--- Supplied entries ---

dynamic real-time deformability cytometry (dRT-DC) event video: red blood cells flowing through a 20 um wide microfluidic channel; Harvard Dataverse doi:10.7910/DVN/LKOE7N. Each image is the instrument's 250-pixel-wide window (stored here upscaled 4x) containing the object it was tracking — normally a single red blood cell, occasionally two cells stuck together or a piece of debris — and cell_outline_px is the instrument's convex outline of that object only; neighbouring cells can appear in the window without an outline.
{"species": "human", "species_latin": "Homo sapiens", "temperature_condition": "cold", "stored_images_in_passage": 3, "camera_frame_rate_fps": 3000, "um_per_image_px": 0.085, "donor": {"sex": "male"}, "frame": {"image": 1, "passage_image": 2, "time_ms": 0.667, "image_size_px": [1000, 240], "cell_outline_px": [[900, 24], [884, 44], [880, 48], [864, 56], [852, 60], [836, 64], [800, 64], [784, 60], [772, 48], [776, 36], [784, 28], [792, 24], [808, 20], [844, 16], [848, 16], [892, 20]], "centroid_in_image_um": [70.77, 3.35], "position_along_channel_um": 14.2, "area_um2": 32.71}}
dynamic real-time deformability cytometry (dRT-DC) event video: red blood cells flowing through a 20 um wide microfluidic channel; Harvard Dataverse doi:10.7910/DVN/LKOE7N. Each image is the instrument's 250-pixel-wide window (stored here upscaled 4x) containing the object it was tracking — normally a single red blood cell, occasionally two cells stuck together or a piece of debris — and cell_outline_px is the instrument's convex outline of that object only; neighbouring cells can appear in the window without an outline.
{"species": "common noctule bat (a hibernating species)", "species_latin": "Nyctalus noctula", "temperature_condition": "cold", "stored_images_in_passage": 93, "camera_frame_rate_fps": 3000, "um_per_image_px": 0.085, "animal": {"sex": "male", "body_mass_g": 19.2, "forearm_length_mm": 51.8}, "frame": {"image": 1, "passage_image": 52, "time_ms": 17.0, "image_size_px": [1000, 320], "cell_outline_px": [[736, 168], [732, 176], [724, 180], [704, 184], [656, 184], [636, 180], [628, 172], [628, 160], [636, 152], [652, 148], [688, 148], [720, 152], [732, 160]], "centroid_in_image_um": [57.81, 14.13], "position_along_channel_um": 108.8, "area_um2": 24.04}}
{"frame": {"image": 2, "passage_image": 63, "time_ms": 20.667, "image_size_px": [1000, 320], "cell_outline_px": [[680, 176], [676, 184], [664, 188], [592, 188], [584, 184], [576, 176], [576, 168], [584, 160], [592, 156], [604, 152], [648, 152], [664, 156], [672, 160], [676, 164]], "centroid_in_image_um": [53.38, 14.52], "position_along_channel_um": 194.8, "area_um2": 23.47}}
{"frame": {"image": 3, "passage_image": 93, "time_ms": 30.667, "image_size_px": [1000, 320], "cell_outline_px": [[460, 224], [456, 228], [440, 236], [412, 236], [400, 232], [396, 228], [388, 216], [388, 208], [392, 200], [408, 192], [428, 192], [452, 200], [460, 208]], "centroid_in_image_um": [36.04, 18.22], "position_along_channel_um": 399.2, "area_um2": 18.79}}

---

Exercise: Reproduce each entry word for word.

The answer:
dynamic real-time deformability cytometry (dRT-DC) event video: red blood cells flowing through a 20 um wide microfluidic channel; Harvard Dataverse doi:10.7910/DVN/LKOE7N. Each image is the instrument's 250-pixel-wide window (stored here upscaled 4x) containing the object it was tracking — normally a single red blood cell, occasionally two cells stuck together or a piece of debris — and cell_outline_px is the instrument's convex outline of that object only; neighbouring cells can appear in the window without an outline.
{"species": "human", "species_latin": "Homo sapiens", "temperature_condition": "cold", "stored_images_in_passage": 3, "camera_frame_rate_fps": 3000, "um_per_image_px": 0.085, "donor": {"sex": "male"}, "frame": {"image": 1, "passage_image": 2, "time_ms": 0.667, "image_size_px": [1000, 240], "cell_outline_px": [[900, 24], [884, 44], [880, 48], [864, 56], [852, 60], [836, 64], [800, 64], [784, 60], [772, 48], [776, 36], [784, 28], [792, 24], [808, 20], [844, 16], [848, 16], [892, 20]], "centroid_in_image_um": [70.77, 3.35], "position_along_channel_um": 14.2, "area_um2": 32.71}}
dynamic real-time deformability cytometry (dRT-DC) event video: red blood cells flowing through a 20 um wide microfluidic channel; Harvard Dataverse doi:10.7910/DVN/LKOE7N. Each image is the instrument's 250-pixel-wide window (stored here upscaled 4x) containing the object it was tracking — normally a single red blood cell, occasionally two cells stuck together or a piece of debris — and cell_outline_px is the instrument's convex outline of that object only; neighbouring cells can appear in the window without an outline.
{"species": "common noctule bat (a hibernating species)", "species_latin": "Nyctalus noctula", "temperature_condition": "cold", "stored_images_in_passage": 93, "camera_frame_rate_fps": 3000, "um_per_image_px": 0.085, "animal": {"sex": "male", "body_mass_g": 19.2, "forearm_length_mm": 51.8}, "frame": {"image": 1, "passage_image": 52, "time_ms": 17.0, "image_size_px": [1000, 320], "cell_outline_px": [[736, 168], [732, 176], [724, 180], [704, 184], [656, 184], [636, 180], [628, 172], [628, 160], [636, 152], [652, 148], [688, 148], [720, 152], [732, 160]], "centroid_in_image_um": [57.81, 14.13], "position_along_channel_um": 108.8, "area_um2": 24.04}}
{"frame": {"image": 2, "passage_image": 63, "time_ms": 20.667, "image_size_px": [1000, 320], "cell_outline_px": [[680, 176], [676, 184], [664, 188], [592, 188], [584, 184], [576, 176], [576, 168], [584, 160], [592, 156], [604, 152], [648, 152], [664, 156], [672, 160], [676, 164]], "centroid_in_image_um": [53.38, 14.52], "position_along_channel_um": 194.8, "area_um2": 23.47}}
{"frame": {"image": 3, "passage_image": 93, "time_ms": 30.667, "image_size_px": [1000, 320], "cell_outline_px": [[460, 224], [456, 228], [440, 236], [412, 236], [400, 232], [396, 228], [388, 216], [388, 208], [392, 200], [408, 192], [428, 192], [452, 200], [460, 208]], "centroid_in_image_um": [36.04, 18.22], "position_along_channel_um": 399.2, "area_um2": 18.79}}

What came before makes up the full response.